It's a week since I made my resolution to keep off the
crystal meth newspapers- and I haven't boken it yet. I may have picked up a copy of the Daily Mail at the in-laws house, but I put it down again pretty smartish. Besides, the Mail doesn't really count, it's the broadsheets that suck me in and waste the precious minutes of my life. I've been watching the TV news- which tells me enough of what's happening out there to keep me afloat and able to make polite conversation. Let me see, the banks have either been making obscene profits or catastrophic losses- as they do, someone or other has said the retirement age may be raised to 70 by the year 2045 (by which time I expect to be ashes), there was a power boat crash in Dover (illustrated by a tranquil, sunny view of Dover bay), the new commanding officer in Afghanistan- who wears glasses, but otherwise possesses the right degree of aristocratic hauteur- has said the army could be stuck out there for 30 or 40 years, and the England cricket team has collapsed against the Aussies at Headingley. Gordon Brown is on holiday so we've seen nothing at all of him- which is nice.

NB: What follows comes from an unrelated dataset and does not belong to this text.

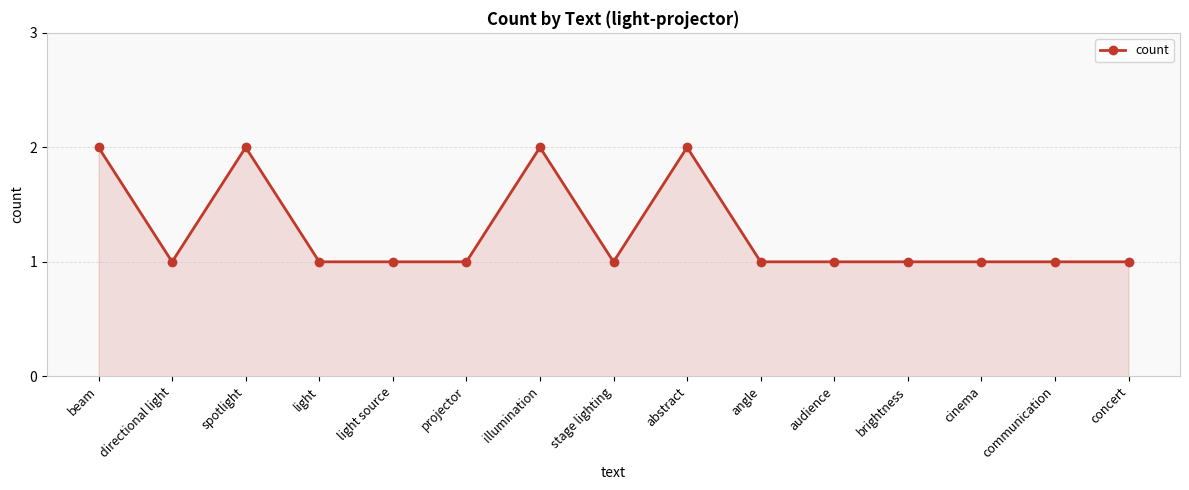

What is the label of the 5th point from the left?

light source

Not reading the newspapers has freed me up to do other things- like slap yatch varnish on the window ledge by the kitchen sink, like make plum crumble (from a recipe ganked off a blog), like organise the kitchen, like sort through the first two years of this journal and restore some of the photographs that were lost when we cancelled the contract with the picture hosting site in 2005.
I was badly tempted this morning. The pull of the Sunday papers is particularly strong and insistent (childhood memories, I suppose, of how fat and juicy the Sunday Times used to be with its wonderfully innovative colour magazine) but I resisted.